American tech giants including Amazon and Facebook are also expected to be hit by the new tax measures, following reports that the latter paid zero corporation tax in the UK last year.
Osborne said the tax would likely be introduced in April, raising around £1.3 billion over the next five years. He also said the government was currently losing more than £1 billion each year due to tax avoidance schemes.
“Today I am introducing a 25 percent tax on profits generated by multinationals from economic activity here in the UK which they then artificially shift out of the country,” Osborne told MPs on Wednesday.
“That's not fair to other British firms. It's not fair to the British people either. My message is consistent and clear.
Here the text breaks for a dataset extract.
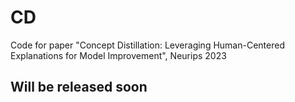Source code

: # CD
Code for paper "Concept Distillation: Leveraging Human-Centered Explanations for Model Improvement​", Neurips 2023


## Will be released soon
Low taxes; but taxes that will be paid.”
There are currently few details on how the tax will work, or how it will stop companies from diverting their profits into shell companies or into accounts outside of the UK’s jurisdiction.
However, the management consultant firm Deloitte tweeted there would be no details on how the tax would work until December 10.
While the proposal has been lauded by some as proof that Osborne is tackling the tax avoidance of multinationals, others have criticized the measure as punitive and possibly self-defeating.
Following the announcement, the UK’s Confederation of British Industry (CBI) warned the chancellor his proposals would “be a concern for global businesses.”
“International tax rules are in urgent need of updating, but the decision for the UK to go it alone, outside the OECD process, will be a concern for global businesses, and moving the goalposts on offsetting losses risks creating a worrying precedent,” said CBI Director General John Cridland.
Others have warned Osborne’s measures could clash with existing rules in the European Union’s single market, and could be deemed as illegal by Brussels.
Writing in Forbes magazine, author and economics blogger Tim Worstall said the proposals would be ineffective unless the companies were registered or based in the UK.
“Sales into the UK are not made by a UK-based, -resident or -domiciled company,” he wrote.
“As such the corporation tax due on the profits from such sales is due in Luxembourg or Ireland. The Double Irish and that Dutch comestible are ways to reduce the Irish tax payable on those profits but they’re nothing at all to do with the UK tax system.”
Last year, British Prime Minister David Cameron urged for global action against “aggressive tax avoidance” at the G8 conference.